Quel avenir pour le secteur de la traduction au vu de l'essor de l'intelligence artificielle ?
La fin du métier de traductaire ?
En août 2025, Microsoft a publié les résultats d’une étude menée avec la Cornell University qui, notamment, liste les métiers les plus impactés par l’IA. Au premier rang ? L’interprétariat et la traduction.
👀 Fun fact : pour définir cette liste, Microsoft a analysé 200 000 conversations d’utilisateurs de Copilot, son assistant IA. 3 critères ont été utilisés : la fréquence d’utilisation et le taux de réussite de l’IA par rapport aux actions demandées, et l’impact des réponses apportées aux utilisataires.
Certes, ici et là, des organisations ont testé la traduction automatique neuronale, et en sont revenues, réattribuant ces missions à des traductaires en chair et en os.

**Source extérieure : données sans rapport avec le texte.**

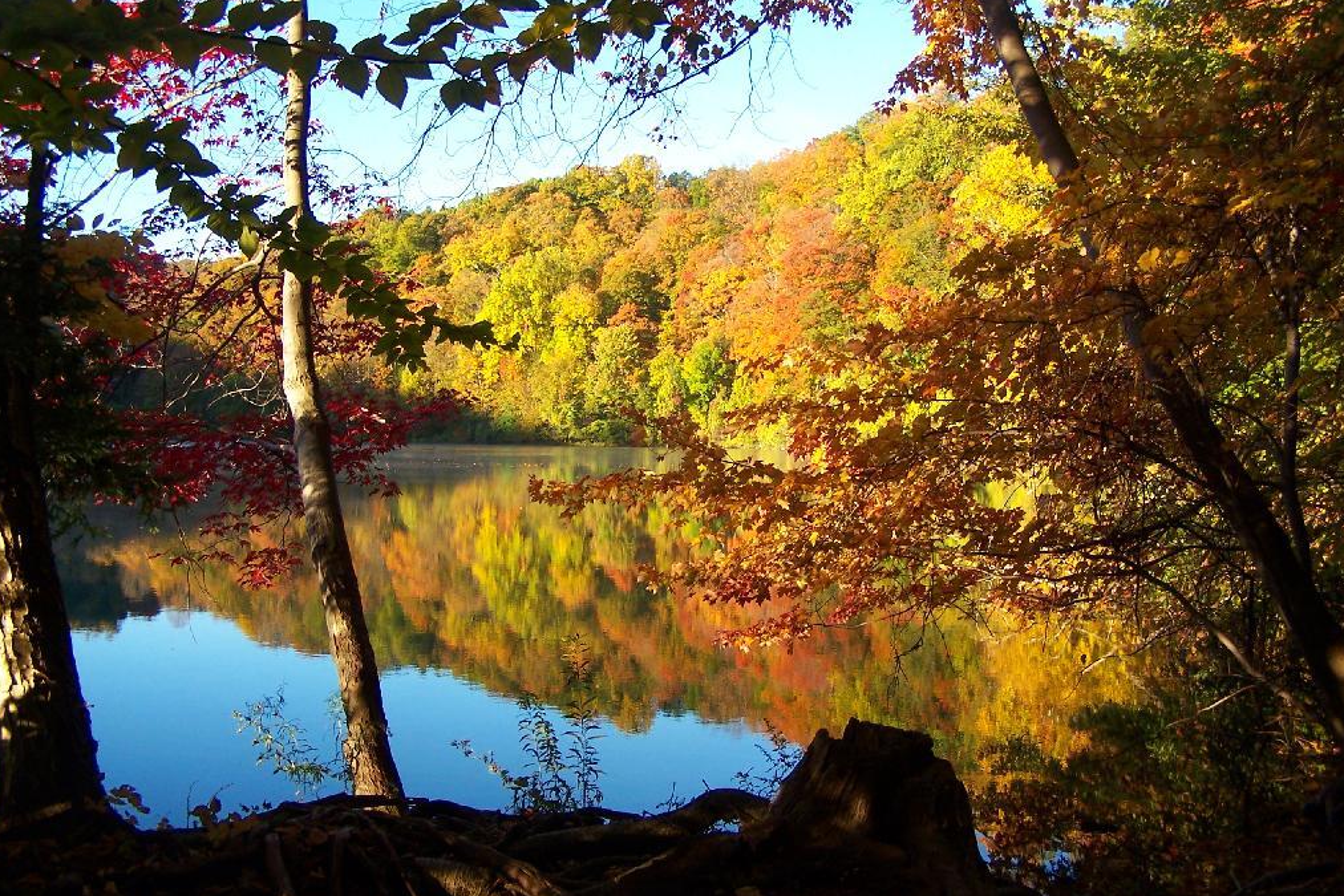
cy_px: 400
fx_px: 1493
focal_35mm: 40
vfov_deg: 33.4
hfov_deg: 48.5
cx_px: 667
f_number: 2.8
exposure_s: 1/320
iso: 100
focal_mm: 6.3
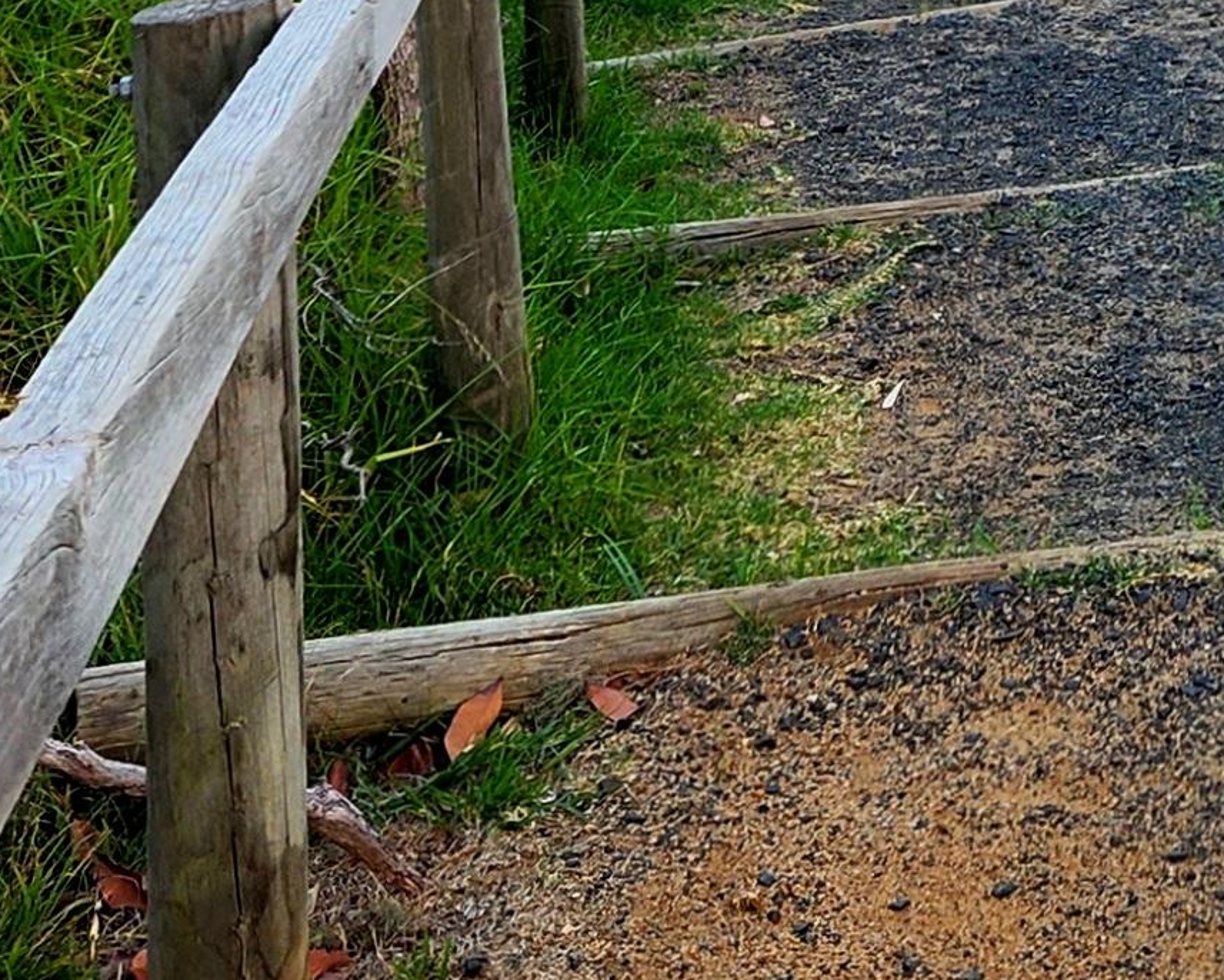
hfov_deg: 17.3
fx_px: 3768
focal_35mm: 104
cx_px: 1607
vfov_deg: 13.4
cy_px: -767
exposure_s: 1/312
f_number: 1.8
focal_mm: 5.4
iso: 20
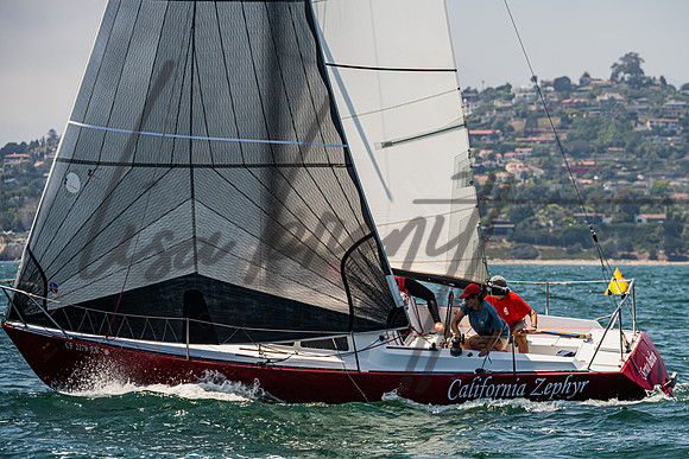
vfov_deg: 6.1
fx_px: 4310
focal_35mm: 225
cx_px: 408
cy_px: 251
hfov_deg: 9.1
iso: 500
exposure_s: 1/1600
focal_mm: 190
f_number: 8
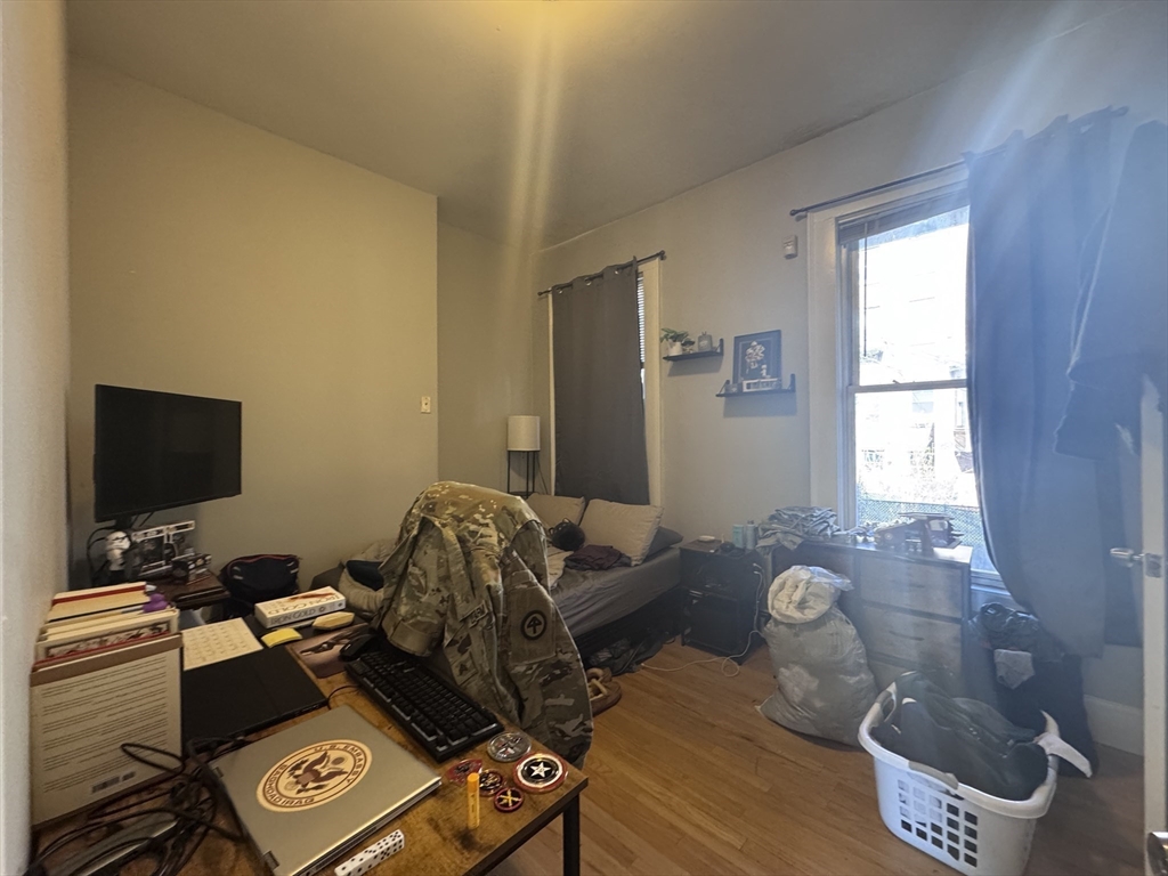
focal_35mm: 14
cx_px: 584
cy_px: 438
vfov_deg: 85.7
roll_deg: +1.9
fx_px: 472
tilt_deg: -0.1
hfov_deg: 102.1
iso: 320
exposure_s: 1/60
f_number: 2.2
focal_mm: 2.22
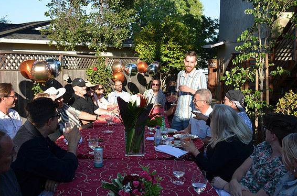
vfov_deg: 33.2
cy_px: 100
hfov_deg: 48.6
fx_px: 329
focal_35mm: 40
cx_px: 150
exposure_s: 1/250
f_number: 8
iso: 200
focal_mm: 26
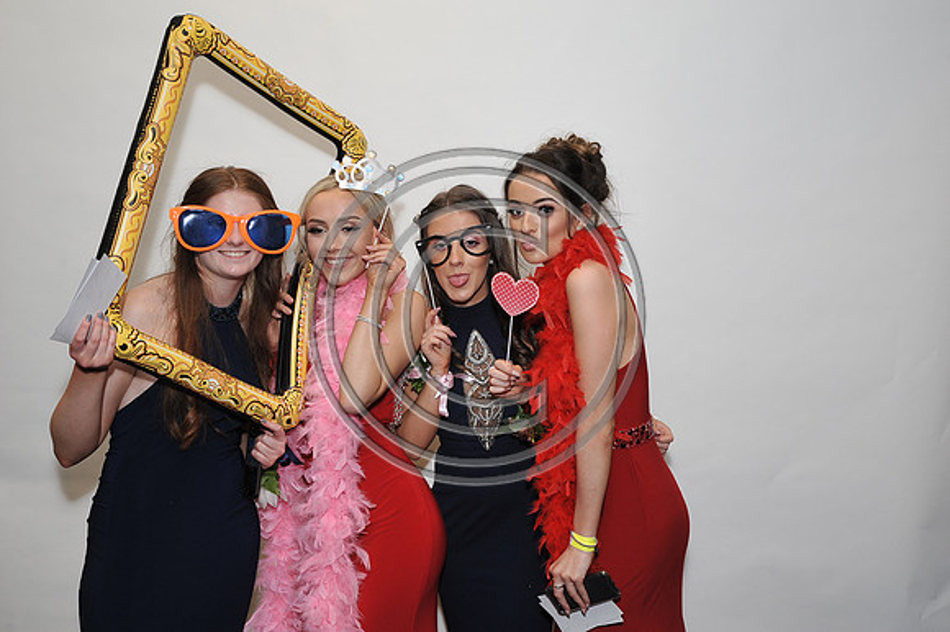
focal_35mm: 42
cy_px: 316
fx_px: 1108
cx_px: 475
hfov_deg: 46.4
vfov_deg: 31.9
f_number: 6.3
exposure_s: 1/60
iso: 800
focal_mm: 42
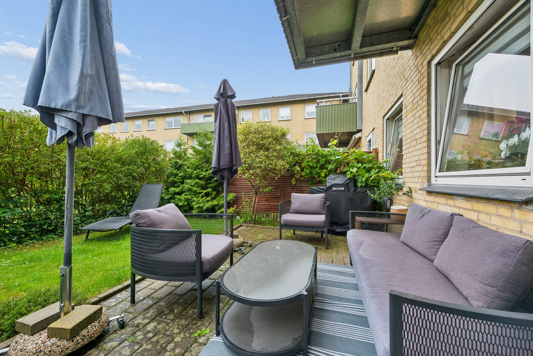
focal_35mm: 14
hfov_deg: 104.3
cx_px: 266
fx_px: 207
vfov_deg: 81.2
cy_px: 178
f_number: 10
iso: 320
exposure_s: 1/25
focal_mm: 14
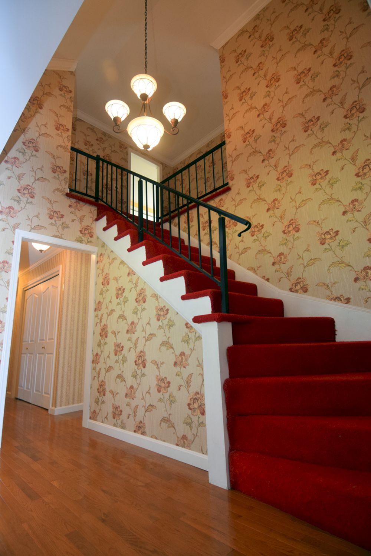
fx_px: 278
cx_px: 186
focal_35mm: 18
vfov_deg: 90.0
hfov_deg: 67.4
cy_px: 278
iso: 800
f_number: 5
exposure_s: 1/100
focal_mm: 12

Mais ces quelques structures suffiront-elles à maintenir les traductaires en emploi ? Et combien de temps ?
Chez les traductaires en tout cas, le constat est sans appel : le recours massif à l’IA coïncide avec un recul tout aussi massif des missions de traduction.
Qui aura droit à une traduction de qualité ?
Se dirige-t-on vers un secteur à deux vitesses ?
Pour les riches (et les organisations qui comprennent la nécessité d’une traduction professionnelle), une traduction de qualité humaine – selon les qualificatifs du collectif en Chair et en os : « sémantiquement justes, culturellement subtils, stylistiquement pertinents ». Et pour les autres, un gloubiboulga statistique.
Biais de conception : le piège invisible
En criant au génie, à l’effet Waouh de l’intelligence artificielle, nous anthropomorphisons un logiciel. Cela constitue et entraîne des biais et referme sur nous le piège conceptuel.
Les attentes des personnes qui conçoivent le programme, définissent les catégories et nomment les étiquettes pour catégoriser les contenus des corpus envoient des signaux involontaires et s’immiscent dans la structure même de l’IA. Tout comme la formulation d’une question peut influencer la réponse, les classifications utilisées dans les corpus peuvent influencer la traduction.
Nommer est un acte de pouvoir et de contrôle. Les classifications restreignent les modes de savoir. Cette taxonomie est aussi instable que politique. En outre, on ne peut pas toujours avoir la certitude de ce qu’un modèle apprend des données qui lui sont fournies.
Conclusion
Prudence avant fascination
Outre les aspects écocidaires, colonialistes et destructeurs d’emplois qui sont pourtant des sujets de préoccupation majeure, les biais évoqués ci-dessus incitent a minima à la prudence dans l’utilisation de l’intelligence artificielle en traduction (comme ailleurs).
Les centaines de millions de dollars consacrés à nous la rendre désirable seraient-ils nécessaires si le service rendu était manifeste et les dégâts causés minimes ? La question se pose.